## Assignment
Write out exactly, and only, the lines below from the line with "right knee: (204, 446)" through the line with "neck: (620, 419)"; pictures do not belong in the copy.

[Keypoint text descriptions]

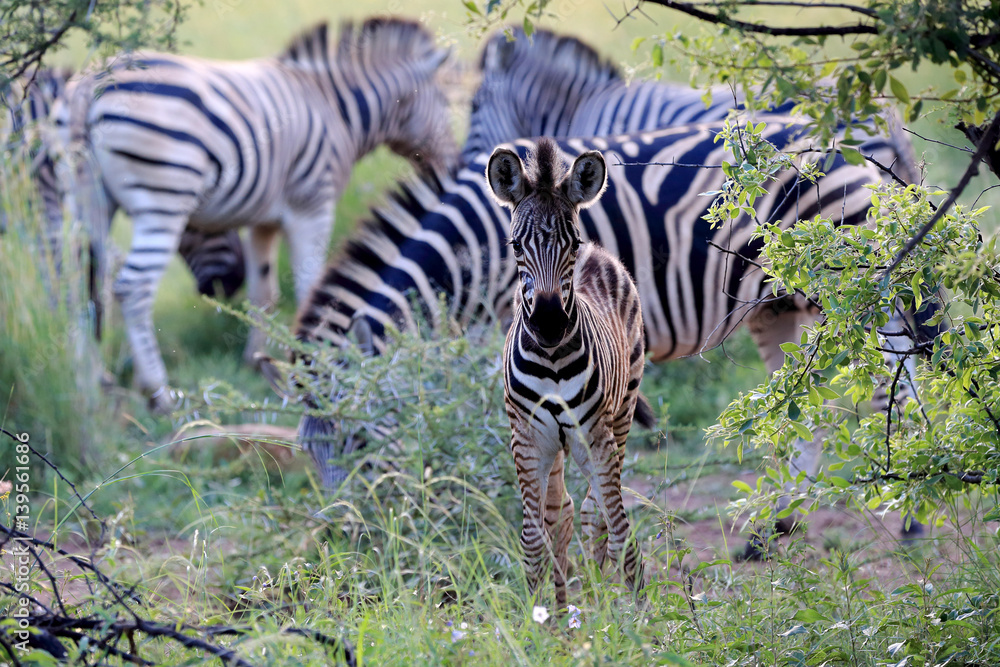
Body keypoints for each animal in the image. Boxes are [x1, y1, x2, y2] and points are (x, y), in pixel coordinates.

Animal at [52, 18, 457, 412]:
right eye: (444, 100)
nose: (450, 165)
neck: (336, 108)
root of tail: (89, 84)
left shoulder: (264, 220)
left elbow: (265, 293)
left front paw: (257, 363)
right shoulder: (313, 205)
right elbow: (311, 285)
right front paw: (312, 355)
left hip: (91, 201)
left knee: (80, 286)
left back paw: (88, 384)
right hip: (164, 197)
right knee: (133, 287)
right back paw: (159, 394)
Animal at [488, 138, 646, 607]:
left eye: (570, 243)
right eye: (515, 246)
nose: (548, 324)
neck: (553, 361)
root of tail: (600, 252)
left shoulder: (593, 433)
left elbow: (619, 529)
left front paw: (640, 614)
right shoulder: (526, 438)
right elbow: (533, 537)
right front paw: (539, 616)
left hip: (622, 412)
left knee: (594, 512)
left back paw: (596, 597)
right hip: (552, 443)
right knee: (562, 513)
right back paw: (563, 607)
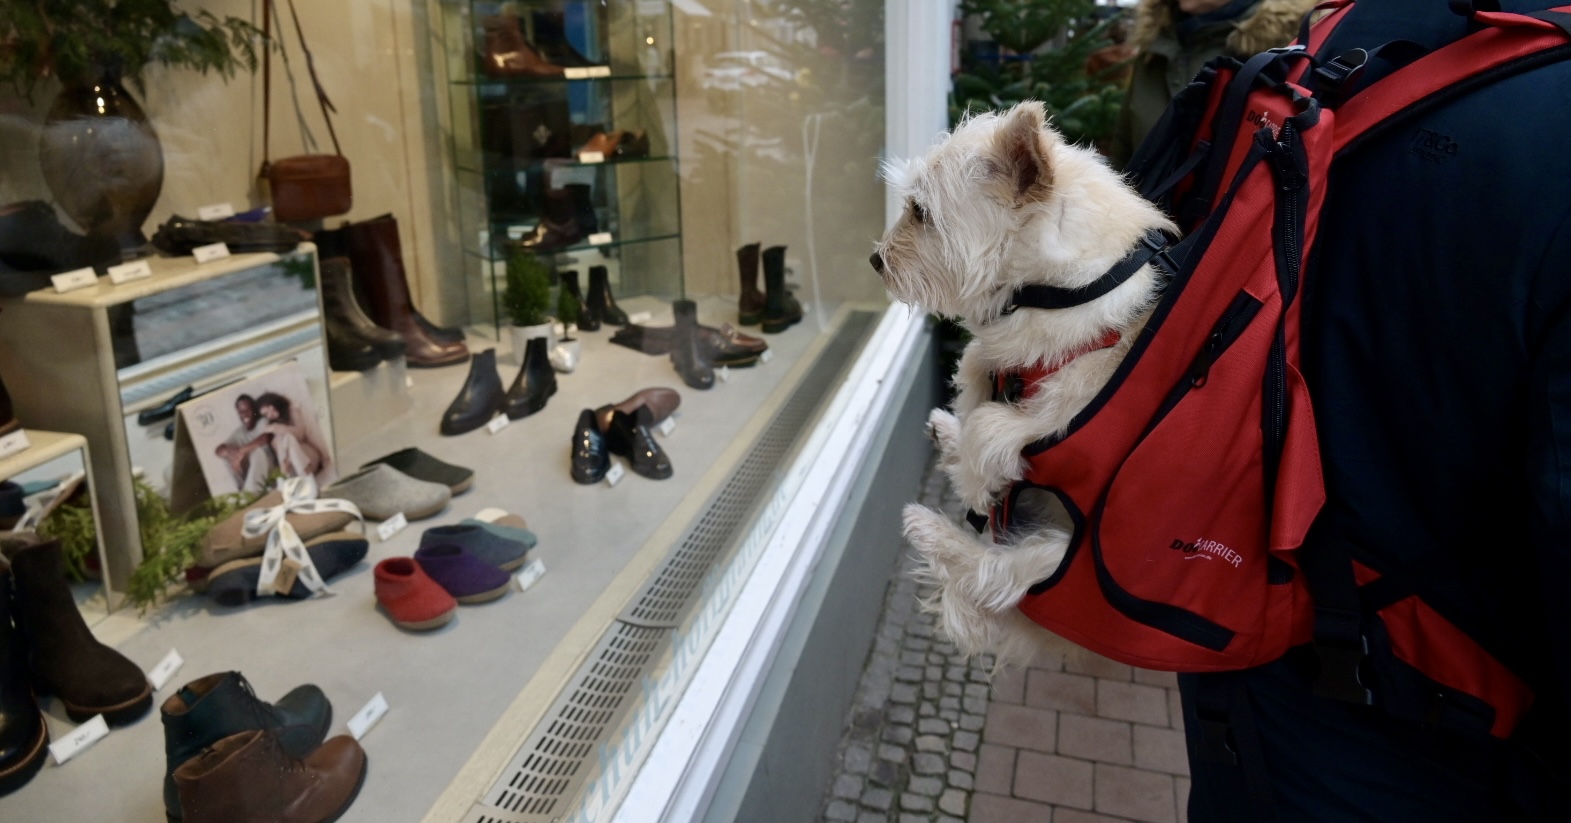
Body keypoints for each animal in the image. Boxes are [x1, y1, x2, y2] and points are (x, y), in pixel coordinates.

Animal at [873, 102, 1181, 669]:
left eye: (921, 212)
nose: (876, 260)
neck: (1061, 291)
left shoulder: (1060, 414)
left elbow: (990, 426)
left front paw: (977, 484)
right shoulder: (1003, 351)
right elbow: (974, 369)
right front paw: (964, 442)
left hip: (1060, 561)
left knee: (993, 573)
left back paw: (927, 525)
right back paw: (944, 437)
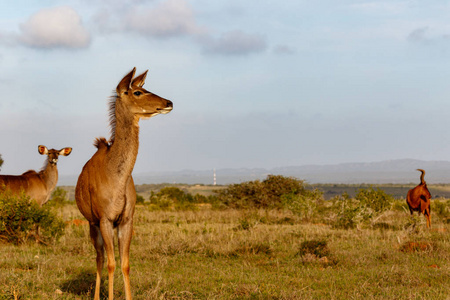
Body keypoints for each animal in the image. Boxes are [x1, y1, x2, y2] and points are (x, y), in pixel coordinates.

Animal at [74, 68, 173, 300]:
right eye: (137, 91)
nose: (168, 102)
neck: (116, 177)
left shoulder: (126, 220)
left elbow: (125, 264)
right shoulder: (105, 219)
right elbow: (111, 263)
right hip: (93, 225)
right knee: (100, 258)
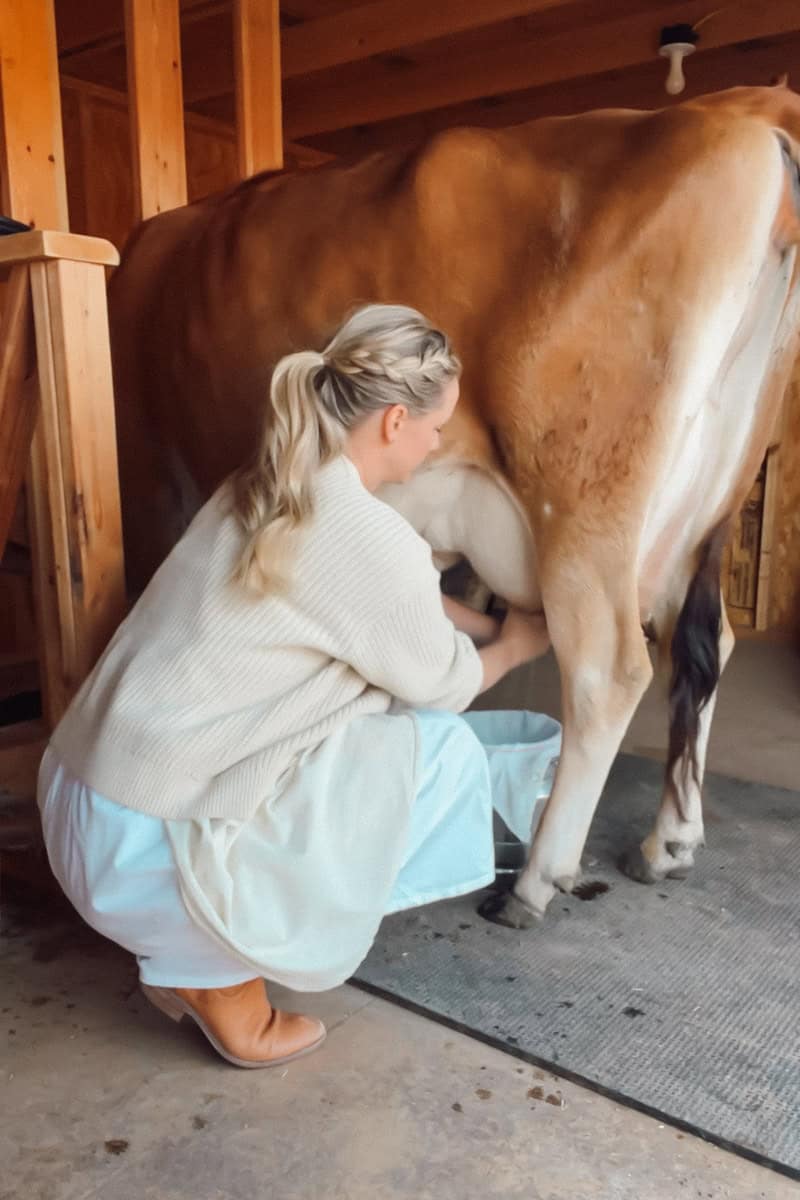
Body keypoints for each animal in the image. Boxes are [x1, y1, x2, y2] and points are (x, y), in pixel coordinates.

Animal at [108, 84, 800, 929]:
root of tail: (742, 109)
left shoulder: (152, 481)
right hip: (706, 503)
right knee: (706, 645)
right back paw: (669, 842)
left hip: (584, 508)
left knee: (609, 668)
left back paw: (537, 880)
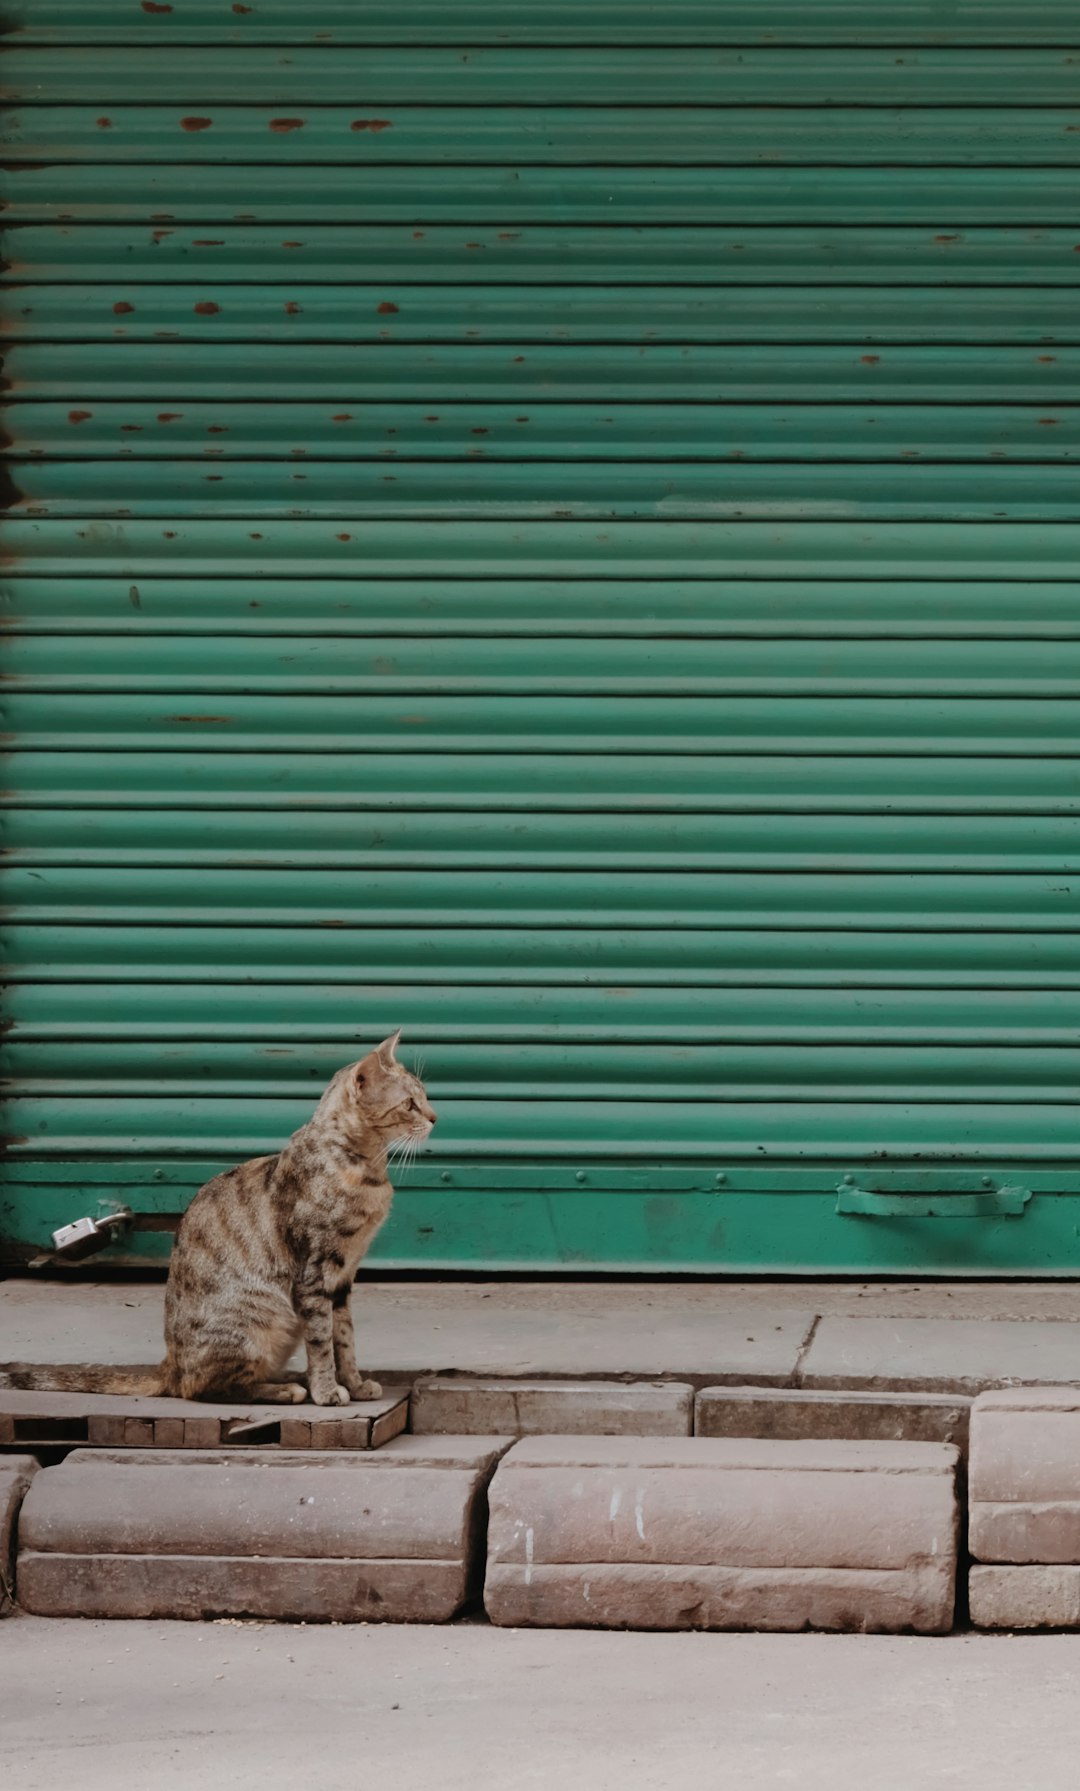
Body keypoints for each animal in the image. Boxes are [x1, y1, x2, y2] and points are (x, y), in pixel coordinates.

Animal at [5, 1045, 435, 1404]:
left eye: (425, 1097)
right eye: (410, 1104)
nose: (435, 1117)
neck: (365, 1167)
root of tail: (169, 1366)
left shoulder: (342, 1278)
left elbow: (344, 1339)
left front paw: (355, 1384)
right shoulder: (315, 1274)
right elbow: (322, 1341)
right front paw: (327, 1390)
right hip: (260, 1319)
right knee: (204, 1389)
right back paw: (285, 1390)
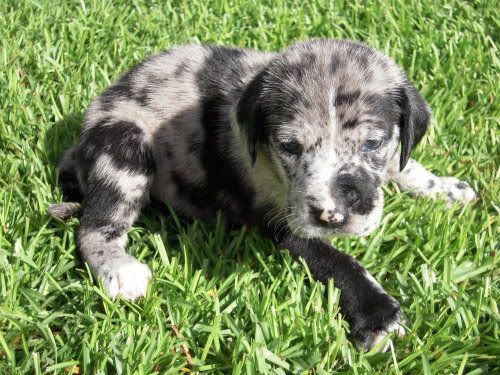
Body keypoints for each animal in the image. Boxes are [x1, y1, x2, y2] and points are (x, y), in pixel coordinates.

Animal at [50, 39, 476, 352]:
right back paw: (119, 269)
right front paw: (378, 316)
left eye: (373, 142)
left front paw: (445, 188)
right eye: (289, 146)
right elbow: (337, 260)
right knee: (94, 227)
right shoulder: (283, 221)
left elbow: (405, 167)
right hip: (125, 146)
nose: (332, 215)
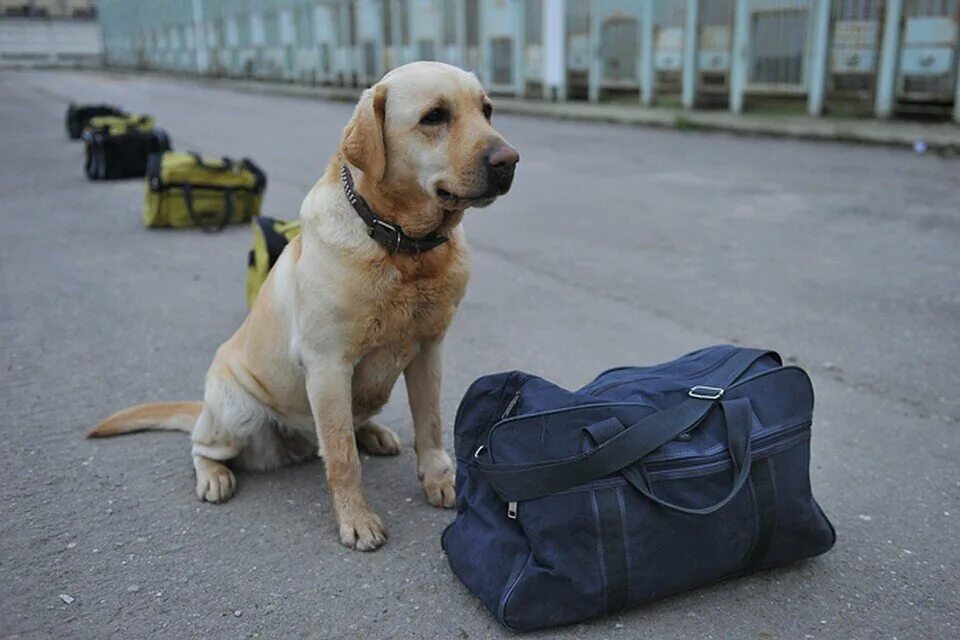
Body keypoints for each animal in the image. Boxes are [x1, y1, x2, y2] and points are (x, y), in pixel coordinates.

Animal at [90, 63, 520, 552]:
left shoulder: (429, 350)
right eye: (434, 116)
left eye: (486, 110)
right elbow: (341, 456)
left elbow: (429, 425)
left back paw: (373, 433)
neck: (400, 245)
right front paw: (356, 519)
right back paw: (214, 475)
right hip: (236, 411)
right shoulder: (328, 366)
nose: (509, 160)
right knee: (204, 446)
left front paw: (439, 480)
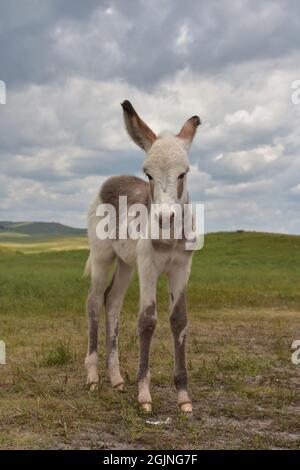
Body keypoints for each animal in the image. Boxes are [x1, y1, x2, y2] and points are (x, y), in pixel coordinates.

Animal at [85, 100, 202, 412]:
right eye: (148, 174)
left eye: (184, 173)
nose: (164, 218)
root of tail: (112, 179)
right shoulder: (148, 267)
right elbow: (147, 321)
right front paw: (145, 396)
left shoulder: (181, 268)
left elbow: (180, 320)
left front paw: (183, 397)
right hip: (102, 257)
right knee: (93, 302)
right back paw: (93, 377)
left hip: (126, 264)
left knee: (112, 301)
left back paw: (116, 379)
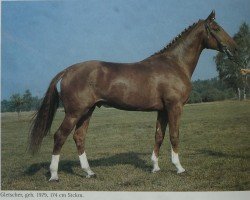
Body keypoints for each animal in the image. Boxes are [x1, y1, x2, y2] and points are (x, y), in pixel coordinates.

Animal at [28, 10, 236, 180]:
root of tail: (68, 70)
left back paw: (89, 172)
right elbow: (174, 135)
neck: (174, 64)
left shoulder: (162, 110)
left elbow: (159, 136)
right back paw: (54, 175)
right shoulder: (174, 107)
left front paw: (155, 167)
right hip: (74, 113)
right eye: (216, 28)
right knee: (59, 136)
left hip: (87, 111)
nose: (234, 48)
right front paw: (179, 168)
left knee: (79, 137)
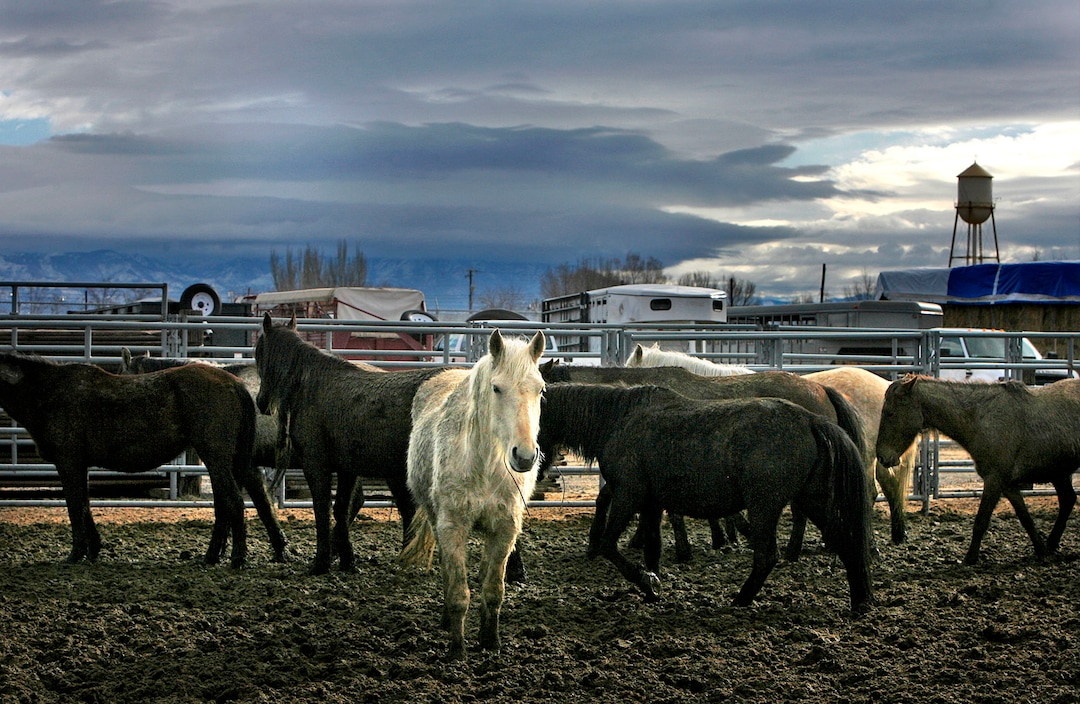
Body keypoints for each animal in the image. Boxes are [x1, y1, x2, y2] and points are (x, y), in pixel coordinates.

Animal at [0, 351, 287, 567]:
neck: (50, 391)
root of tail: (234, 384)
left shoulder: (67, 463)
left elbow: (75, 507)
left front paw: (76, 553)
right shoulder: (79, 466)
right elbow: (84, 505)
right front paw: (92, 550)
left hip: (217, 460)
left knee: (234, 503)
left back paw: (236, 558)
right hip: (232, 461)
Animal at [253, 313, 447, 575]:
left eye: (259, 352)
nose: (261, 402)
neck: (311, 383)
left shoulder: (316, 465)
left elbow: (322, 508)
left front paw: (321, 562)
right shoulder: (347, 469)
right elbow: (341, 509)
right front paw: (347, 560)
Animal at [399, 330, 546, 660]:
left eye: (540, 389)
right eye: (496, 388)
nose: (525, 456)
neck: (485, 466)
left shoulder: (505, 530)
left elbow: (493, 590)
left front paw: (491, 642)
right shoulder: (452, 527)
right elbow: (457, 591)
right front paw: (457, 650)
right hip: (436, 520)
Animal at [538, 382, 875, 612]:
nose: (535, 469)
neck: (620, 419)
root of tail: (811, 420)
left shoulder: (628, 496)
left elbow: (609, 545)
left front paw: (646, 581)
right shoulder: (651, 503)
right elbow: (652, 549)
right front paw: (652, 588)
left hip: (764, 507)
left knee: (767, 556)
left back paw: (740, 600)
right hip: (811, 500)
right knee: (845, 540)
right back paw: (860, 600)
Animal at [877, 375, 1080, 565]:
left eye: (890, 413)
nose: (882, 457)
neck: (980, 420)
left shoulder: (994, 480)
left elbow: (981, 521)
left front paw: (970, 557)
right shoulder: (1008, 485)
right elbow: (1025, 518)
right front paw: (1042, 551)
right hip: (1059, 474)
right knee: (1068, 500)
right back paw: (1051, 544)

## Output of the exercise
right knee: (204, 446)
left front paw: (439, 480)
Body keypoints for each animal in the image. Boxes are [x1, y1, x2, y2] and points are (x, y), in pixel coordinates.

Animal at [85, 100, 202, 412]:
right eye: (148, 174)
left eye: (184, 173)
nose: (164, 218)
root of tail: (112, 179)
right shoulder: (148, 267)
right elbow: (147, 321)
right front paw: (145, 396)
left shoulder: (181, 268)
left elbow: (180, 320)
left front paw: (183, 397)
right hip: (102, 257)
right knee: (93, 302)
right back paw: (93, 377)
left hip: (126, 264)
left knee: (112, 301)
left back paw: (116, 379)
Body keypoints for each animal in the image. Boxes are [x1, y1, x2, y2] and points are (x, y), in pixel coordinates.

Animal at [28, 10, 236, 180]:
root of tail: (68, 70)
left back paw: (89, 172)
right elbow: (174, 135)
neck: (174, 64)
left shoulder: (162, 110)
left elbow: (159, 136)
right back paw: (54, 175)
right shoulder: (174, 107)
left front paw: (155, 167)
right hip: (74, 113)
right eye: (216, 28)
right knee: (59, 136)
left hip: (87, 111)
nose: (234, 48)
right front paw: (179, 168)
left knee: (79, 137)
Body keypoints for each animal in the image. Boxes are [x1, y1, x2, y2] and points are (x, y), in pixel coordinates.

Animal at [0, 351, 287, 567]:
neck: (50, 391)
root of tail: (234, 384)
left shoulder: (67, 463)
left elbow: (75, 507)
left front paw: (76, 553)
right shoulder: (79, 466)
right elbow: (84, 505)
right front paw: (92, 550)
left hip: (217, 460)
left knee: (234, 503)
left back paw: (236, 558)
right hip: (232, 461)
Animal at [253, 313, 447, 575]:
left eye: (259, 352)
nose: (261, 402)
neck: (311, 383)
left shoulder: (316, 465)
left elbow: (322, 508)
left front paw: (321, 562)
right shoulder: (347, 469)
right elbow: (341, 509)
right front paw: (347, 560)
Animal at [399, 330, 546, 660]:
left eye: (540, 389)
right eye: (496, 388)
nose: (525, 456)
neck: (485, 466)
left shoulder: (505, 530)
left elbow: (493, 590)
left front paw: (491, 642)
right shoulder: (452, 527)
right elbow: (457, 591)
right front paw: (457, 650)
right hip: (436, 520)
Animal at [538, 382, 875, 612]:
nose: (535, 469)
neck: (620, 419)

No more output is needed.